*TEXT EXCERPT*.
# Hullo



## Musubi Dojo (Jun 24, 2008)

Hi All,

New to the site. I've been bouncing around the MA's for 20 something years. Studying Modern Arnis now and really enjoying myself. I think my instructor is around here somewhere......

See you around the tatami!

Chris


----------



## JBrainard (Jun 24, 2008)

Ave.


----------



## Kacey (Jun 24, 2008)

Welcome, and happy posting!  :wavey:


----------



## terryl965 (Jun 24, 2008)

Welcome and enjoy, who is your instructor?


----------



## Musubi Dojo (Jun 24, 2008)

Thanks all!

My instructor is Brian Johns.


----------



## 14 Kempo (Jun 24, 2008)

Hello and welcome to MartialTalk ... enjoy!


----------



## arnisador (Jun 24, 2008)

Welcome! I'm a Modern Arnis person too.

*SUPPLIED MATERIAL*.
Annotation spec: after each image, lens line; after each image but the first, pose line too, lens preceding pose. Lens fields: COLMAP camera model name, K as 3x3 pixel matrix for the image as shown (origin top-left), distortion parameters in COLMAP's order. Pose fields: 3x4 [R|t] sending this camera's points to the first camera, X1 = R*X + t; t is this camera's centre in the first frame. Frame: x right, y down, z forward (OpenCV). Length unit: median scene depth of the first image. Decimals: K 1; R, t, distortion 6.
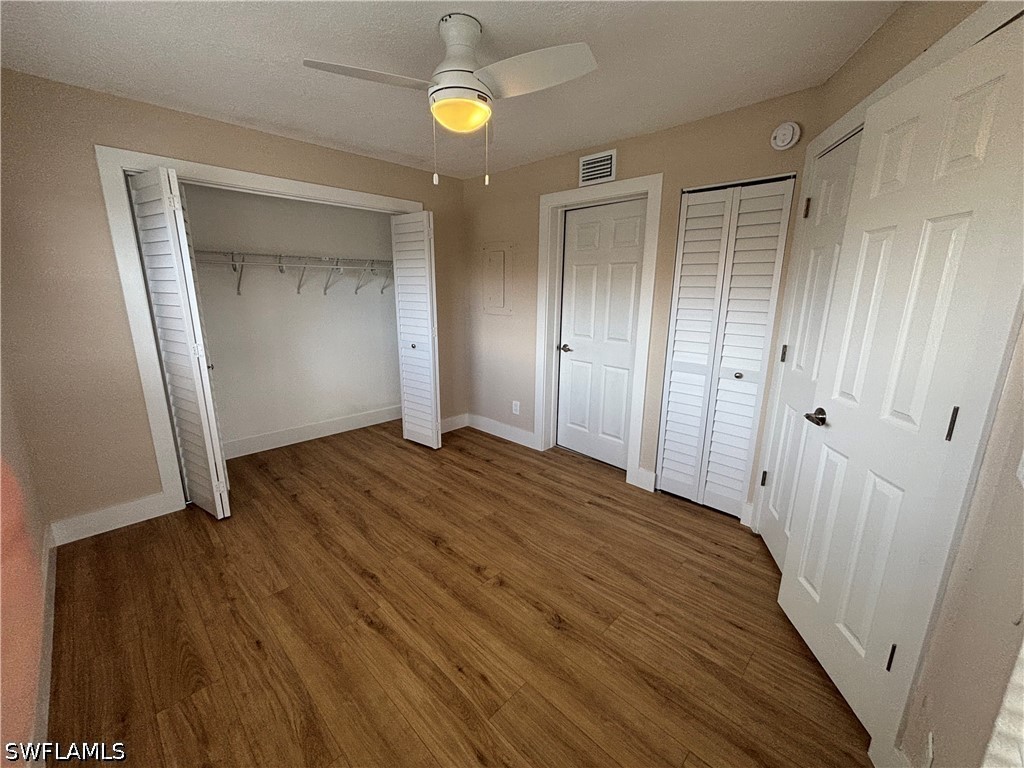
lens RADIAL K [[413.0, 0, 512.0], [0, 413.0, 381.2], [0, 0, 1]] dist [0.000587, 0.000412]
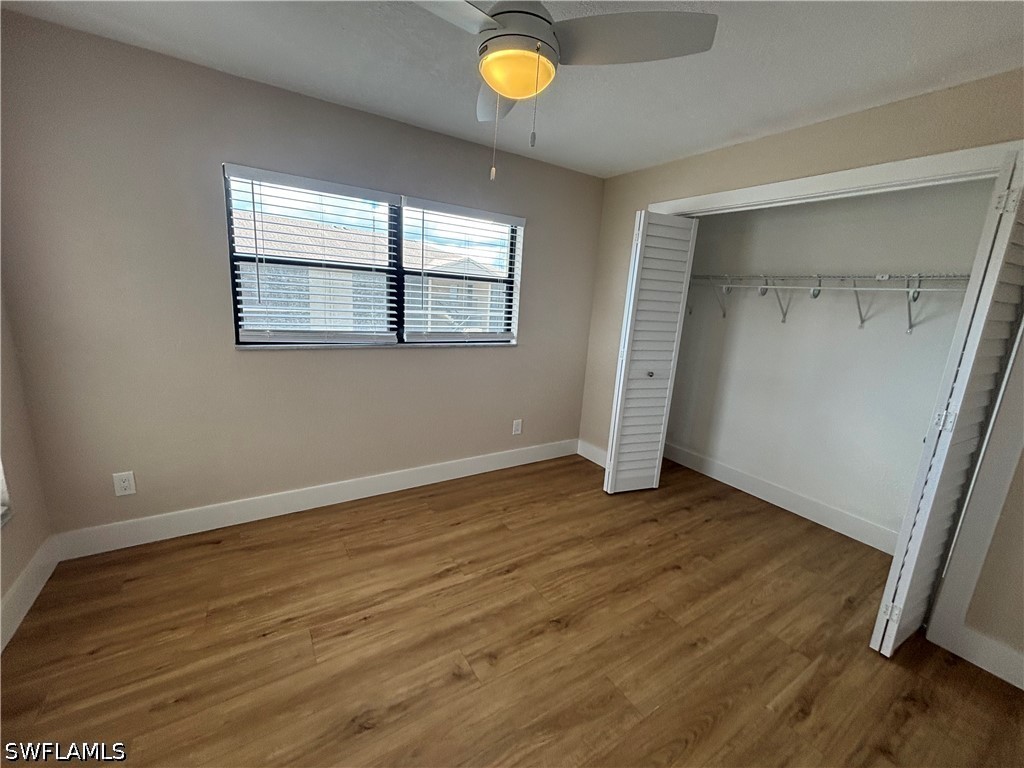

*EXERCISE*.
Please return the entire forum thread word for word. The listing has nothing to do with the forum thread.

*ANSWER AREA*.
# Hullo



## Musubi Dojo (Jun 24, 2008)

Hi All,

New to the site. I've been bouncing around the MA's for 20 something years. Studying Modern Arnis now and really enjoying myself. I think my instructor is around here somewhere......

See you around the tatami!

Chris


----------



## JBrainard (Jun 24, 2008)

Ave.


----------



## Kacey (Jun 24, 2008)

Welcome, and happy posting!  :wavey:


----------



## terryl965 (Jun 24, 2008)

Welcome and enjoy, who is your instructor?


----------



## Musubi Dojo (Jun 24, 2008)

Thanks all!

My instructor is Brian Johns.


----------



## 14 Kempo (Jun 24, 2008)

Hello and welcome to MartialTalk ... enjoy!


----------



## arnisador (Jun 24, 2008)

Welcome! I'm a Modern Arnis person too.